Wednesday, June 6, 2007

Bubble Dynamics

Role of Dimensionality and Axisymmetry in Fluid Pinch-Off and Coalescence

J.C. Burton and P. Taborek

PRL 98, 224502 (2007)

URL: http://link.aps.org/abstract/PRL/v98/e224502

A very interesting paper. Figure 2 is amazing!

This pair of researchers from UC Irvine has investigated two phenomena that occure at fluid interfaces: pinch off and coalescence. As the authors point out, these are topological transitions which involve a conversion of interfacial energy into kinetic energy of fluid flow.

Pinch off is what happens when a droplet is pulled apart. At some point it breaks up into two or more pieces. Coalescence is the merging of two droplets into one.
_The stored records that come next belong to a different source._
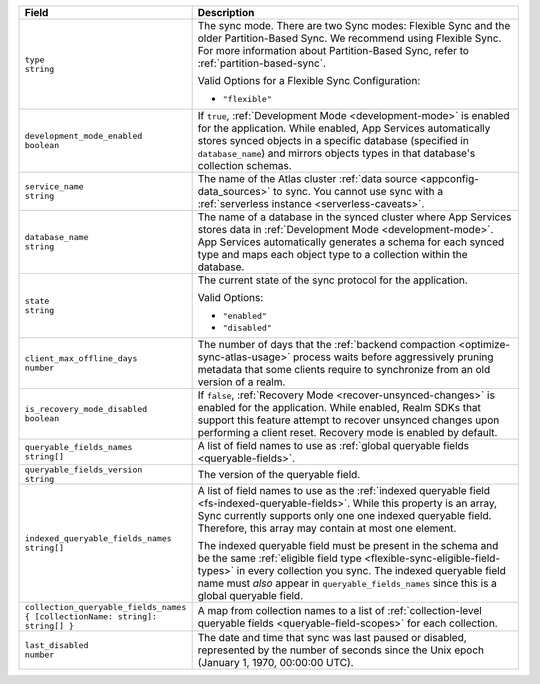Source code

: .. code-block:: json
   :caption: sync/config.json

   {
     "type": "flexible",
     "development_mode_enabled": <Boolean>,
     "service_name": "<Data Source Name>",
     "database_name": "<Development Mode Database Name>",
     "state": <"enabled" | "disabled">,
     "client_max_offline_days": <Number>,
     "is_recovery_mode_disabled": <Boolean>,
     "queryable_fields_names": ["<Field Name>", ...],
     "indexed_queryable_fields_names": ["<Field Name>", ...],
     "collection_queryable_fields_names": {
       "<Collection Name>": ["<Field Name>", ...],
       ...
     }
   }

.. list-table::
   :header-rows: 1
   :widths: 10 40

   * - Field
     - Description

   * - | ``type``
       | ``string``

     - The sync mode. There are two Sync modes: Flexible Sync and the older
       Partition-Based Sync. We recommend using Flexible Sync. For more
       information about Partition-Based Sync, refer to
       :ref:`partition-based-sync`.

       Valid Options for a Flexible Sync Configuration:

       - ``"flexible"``

   * - | ``development_mode_enabled``
       | ``boolean``

     - If ``true``, :ref:`Development Mode <development-mode>` is enabled
       for the application. While enabled, App Services automatically stores synced
       objects in a specific database (specified in ``database_name``) and
       mirrors objects types in that database's collection schemas.

   * - | ``service_name``
       | ``string``

     - The name of the Atlas cluster :ref:`data source <appconfig-data_sources>`
       to sync. You cannot use sync with a :ref:`serverless instance
       <serverless-caveats>`.

   * - | ``database_name``
       | ``string``

     - The name of a database in the synced cluster where App Services stores data in
       :ref:`Development Mode <development-mode>`. App Services automatically
       generates a schema for each synced type and maps each object type to a
       collection within the database.

   * - | ``state``
       | ``string``

     - The current state of the sync protocol for the application.

       Valid Options:

       - ``"enabled"``
       - ``"disabled"``

   * - | ``client_max_offline_days``
       | ``number``

     - The number of days that the :ref:`backend compaction <optimize-sync-atlas-usage>`
       process waits before aggressively pruning metadata that some clients
       require to synchronize from an old version of a realm.

   * - | ``is_recovery_mode_disabled``
       | ``boolean``
     - If ``false``, :ref:`Recovery Mode <recover-unsynced-changes>` is enabled
       for the application. While enabled, Realm SDKs that support this feature
       attempt to recover unsynced changes upon performing a client reset.
       Recovery mode is enabled by default.

   * - | ``queryable_fields_names``
       | ``string[]``

     - A list of field names to use as :ref:`global queryable fields
       <queryable-fields>`.

   * - | ``queryable_fields_version``
       | ``string``

     - The version of the queryable field. 

   * - | ``indexed_queryable_fields_names``
       | ``string[]``

     - A list of field names to use as the :ref:`indexed queryable field
       <fs-indexed-queryable-fields>`. While this property is an array,
       Sync currently supports only one one indexed queryable field.
       Therefore, this array may contain at most one element.

       The indexed queryable field must be present in the schema and be
       the same :ref:`eligible field type
       <flexible-sync-eligible-field-types>` in every collection you
       sync. The indexed queryable field name must *also* appear in
       ``queryable_fields_names`` since this is a global queryable
       field.

   * - | ``collection_queryable_fields_names``
       | ``{ [collectionName: string]: string[] }``

     - A map from collection names to a list of :ref:`collection-level
       queryable fields <queryable-field-scopes>` for each collection.

   * - | ``last_disabled``
       | ``number``

     - The date and time that sync was last paused or disabled, represented by
       the number of seconds since the Unix epoch (January 1, 1970, 00:00:00
       UTC).

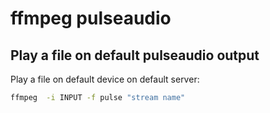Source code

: #+STARTUP: content
#+OPTIONS: num:nil author:nil
* ffmpeg pulseaudio

** Play a file on default pulseaudio output

Play a file on default device on default server: 

#+begin_src sh
ffmpeg  -i INPUT -f pulse "stream name"
#+end_src
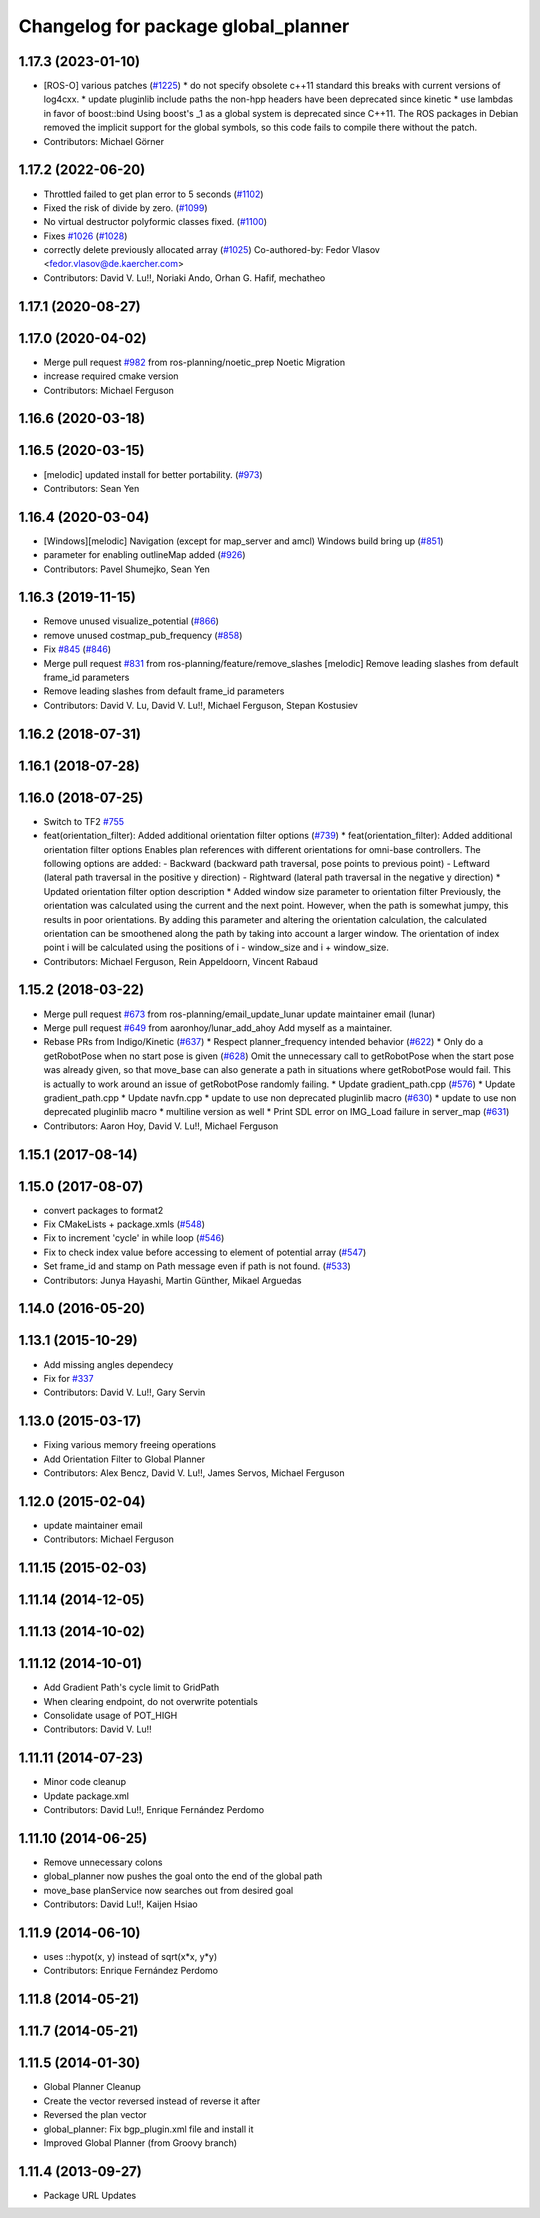 ^^^^^^^^^^^^^^^^^^^^^^^^^^^^^^^^^^^^
Changelog for package global_planner
^^^^^^^^^^^^^^^^^^^^^^^^^^^^^^^^^^^^

1.17.3 (2023-01-10)
-------------------
* [ROS-O] various patches (`#1225 <https://github.com/ros-planning/navigation/issues/1225>`_)
  * do not specify obsolete c++11 standard
  this breaks with current versions of log4cxx.
  * update pluginlib include paths
  the non-hpp headers have been deprecated since kinetic
  * use lambdas in favor of boost::bind
  Using boost's _1 as a global system is deprecated since C++11.
  The ROS packages in Debian removed the implicit support for the global symbols,
  so this code fails to compile there without the patch.
* Contributors: Michael Görner

1.17.2 (2022-06-20)
-------------------
* Throttled failed to get plan error to 5 seconds (`#1102 <https://github.com/ros-planning/navigation/issues/1102>`_)
* Fixed the risk of divide by zero. (`#1099 <https://github.com/ros-planning/navigation/issues/1099>`_)
* No virtual destructor polyformic classes fixed.  (`#1100 <https://github.com/ros-planning/navigation/issues/1100>`_)
* Fixes `#1026 <https://github.com/ros-planning/navigation/issues/1026>`_ (`#1028 <https://github.com/ros-planning/navigation/issues/1028>`_)
* correctly delete previously allocated array (`#1025 <https://github.com/ros-planning/navigation/issues/1025>`_)
  Co-authored-by: Fedor Vlasov <fedor.vlasov@de.kaercher.com>
* Contributors: David V. Lu!!, Noriaki Ando, Orhan G. Hafif, mechatheo

1.17.1 (2020-08-27)
-------------------

1.17.0 (2020-04-02)
-------------------
* Merge pull request `#982 <https://github.com/ros-planning/navigation/issues/982>`_ from ros-planning/noetic_prep
  Noetic Migration
* increase required cmake version
* Contributors: Michael Ferguson

1.16.6 (2020-03-18)
-------------------

1.16.5 (2020-03-15)
-------------------
* [melodic] updated install for better portability. (`#973 <https://github.com/ros-planning/navigation/issues/973>`_)
* Contributors: Sean Yen

1.16.4 (2020-03-04)
-------------------
* [Windows][melodic] Navigation (except for map_server and amcl) Windows build bring up (`#851 <https://github.com/cobalt-robotics/navigation/issues/851>`_)
* parameter for enabling outlineMap added (`#926 <https://github.com/cobalt-robotics/navigation/issues/926>`_)
* Contributors: Pavel Shumejko, Sean Yen

1.16.3 (2019-11-15)
-------------------
* Remove unused visualize_potential (`#866 <https://github.com/ros-planning/navigation/issues/866>`_)
* remove unused costmap_pub_frequency (`#858 <https://github.com/ros-planning/navigation/issues/858>`_)
* Fix `#845 <https://github.com/ros-planning/navigation/issues/845>`_ (`#846 <https://github.com/ros-planning/navigation/issues/846>`_)
* Merge pull request `#831 <https://github.com/ros-planning/navigation/issues/831>`_ from ros-planning/feature/remove_slashes
  [melodic] Remove leading slashes from default frame_id parameters
* Remove leading slashes from default frame_id parameters
* Contributors: David V. Lu, David V. Lu!!, Michael Ferguson, Stepan Kostusiev

1.16.2 (2018-07-31)
-------------------

1.16.1 (2018-07-28)
-------------------

1.16.0 (2018-07-25)
-------------------
* Switch to TF2 `#755 <https://github.com/ros-planning/navigation/issues/755>`_
* feat(orientation_filter): Added additional orientation filter options (`#739 <https://github.com/ros-planning/navigation/issues/739>`_)
  * feat(orientation_filter): Added additional orientation filter options
  Enables plan references with different orientations for omni-base
  controllers. The following options are added:
  - Backward (backward path traversal, pose points to previous point)
  - Leftward (lateral path traversal in the positive y direction)
  - Rightward (lateral path traversal in the negative y direction)
  * Updated orientation filter option description
  * Added window size parameter to orientation filter
  Previously, the orientation was calculated using the current and the
  next point. However, when the path is somewhat jumpy, this results in
  poor orientations. By adding this parameter and altering the orientation
  calculation, the calculated orientation can be smoothened along the path
  by taking into account a larger window. The orientation of index point i
  will be calculated using the positions of i - window_size and i +
  window_size.
* Contributors: Michael Ferguson, Rein Appeldoorn, Vincent Rabaud

1.15.2 (2018-03-22)
-------------------
* Merge pull request `#673 <https://github.com/ros-planning/navigation/issues/673>`_ from ros-planning/email_update_lunar
  update maintainer email (lunar)
* Merge pull request `#649 <https://github.com/ros-planning/navigation/issues/649>`_ from aaronhoy/lunar_add_ahoy
  Add myself as a maintainer.
* Rebase PRs from Indigo/Kinetic (`#637 <https://github.com/ros-planning/navigation/issues/637>`_)
  * Respect planner_frequency intended behavior (`#622 <https://github.com/ros-planning/navigation/issues/622>`_)
  * Only do a getRobotPose when no start pose is given (`#628 <https://github.com/ros-planning/navigation/issues/628>`_)
  Omit the unnecessary call to getRobotPose when the start pose was
  already given, so that move_base can also generate a path in
  situations where getRobotPose would fail.
  This is actually to work around an issue of getRobotPose randomly
  failing.
  * Update gradient_path.cpp (`#576 <https://github.com/ros-planning/navigation/issues/576>`_)
  * Update gradient_path.cpp
  * Update navfn.cpp
  * update to use non deprecated pluginlib macro (`#630 <https://github.com/ros-planning/navigation/issues/630>`_)
  * update to use non deprecated pluginlib macro
  * multiline version as well
  * Print SDL error on IMG_Load failure in server_map (`#631 <https://github.com/ros-planning/navigation/issues/631>`_)
* Contributors: Aaron Hoy, David V. Lu!!, Michael Ferguson

1.15.1 (2017-08-14)
-------------------

1.15.0 (2017-08-07)
-------------------
* convert packages to format2
* Fix CMakeLists + package.xmls (`#548 <https://github.com/ros-planning/navigation/issues/548>`_)
* Fix to increment 'cycle' in while loop (`#546 <https://github.com/ros-planning/navigation/issues/546>`_)
* Fix to check index value before accessing to element of potential array (`#547 <https://github.com/ros-planning/navigation/issues/547>`_)
* Set frame_id and stamp on Path message even if path is not found. (`#533 <https://github.com/ros-planning/navigation/issues/533>`_)
* Contributors: Junya Hayashi, Martin Günther, Mikael Arguedas

1.14.0 (2016-05-20)
-------------------

1.13.1 (2015-10-29)
-------------------
* Add missing angles dependecy
* Fix for `#337 <https://github.com/ros-planning/navigation/issues/337>`_
* Contributors: David V. Lu!!, Gary Servin

1.13.0 (2015-03-17)
-------------------
* Fixing various memory freeing operations
* Add Orientation Filter to Global Planner
* Contributors: Alex Bencz, David V. Lu!!, James Servos, Michael Ferguson

1.12.0 (2015-02-04)
-------------------
* update maintainer email
* Contributors: Michael Ferguson

1.11.15 (2015-02-03)
--------------------

1.11.14 (2014-12-05)
--------------------

1.11.13 (2014-10-02)
--------------------

1.11.12 (2014-10-01)
--------------------
* Add Gradient Path's cycle limit to GridPath
* When clearing endpoint, do not overwrite potentials
* Consolidate usage of POT_HIGH
* Contributors: David V. Lu!!

1.11.11 (2014-07-23)
--------------------
* Minor code cleanup
* Update package.xml
* Contributors: David Lu!!, Enrique Fernández Perdomo

1.11.10 (2014-06-25)
--------------------
* Remove unnecessary colons
* global_planner now pushes the goal onto the end of the global path
* move_base planService now searches out from desired goal
* Contributors: David Lu!!, Kaijen Hsiao

1.11.9 (2014-06-10)
-------------------
* uses ::hypot(x, y) instead of sqrt(x*x, y*y)
* Contributors: Enrique Fernández Perdomo

1.11.8 (2014-05-21)
-------------------

1.11.7 (2014-05-21)
-------------------

1.11.5 (2014-01-30)
-------------------
* Global Planner Cleanup
* Create the vector reversed instead of reverse it after
* Reversed the plan vector
* global_planner: Fix bgp_plugin.xml file and install it
* Improved Global Planner (from Groovy branch)

1.11.4 (2013-09-27)
-------------------
* Package URL Updates
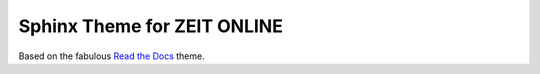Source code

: ============================
Sphinx Theme for ZEIT ONLINE
============================

Based on the fabulous `Read the Docs`_ theme.

.. _`Read the Docs`: https://github.com/rtfd/sphinx_rtd_theme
The authors have used high-speed, high-resolution video to study these two processes for both two-dimensional and three-dimensional alkane droplets.

What Burton and Taborek observed in 2D pinch off blows me away. Watch the video. When a 3D droplet is pulled apart, it transforms into two globules connected by a thin filament just before pinch off. At one of the filament-globule interfaces, the filament separates, leaving a flat surface and a cone whose opening angle is determined by the fluid properties of the droplet. For the 2D droplets in this paper, the filament starts to pinch off at both ends, so there are two large globules on the left and right connected to a small globule in the middle. As these filaments pinch off, they repeat the process on a smaller scale. The authors observe 5 generations of successive pinch offs, with each generation of droplets smaller than its parents by a factor of 3. The end result is that a single droplet has broken up into about 30 smaller droplets, the smallest of which are almost 1000 times smaller than the original droplet. If that's confusing, watch the video. It's amazing!

Burton and Taborek did not observe any striking differences in the coalescence of 2D and 3D droplets. As two spherical droplets start to merge, the radius of the connected region grows linearly in time. At longer times, the radius grows with the square root of time. The authors use the two scaling laws to determine the approximate size of the droplet at the crossover. The crossover length scale is 2 orders of magnitude larger than the natural length scale of the fluid system.

This is a very interesting paper, with beautiful images, clean data, and insightful explanations.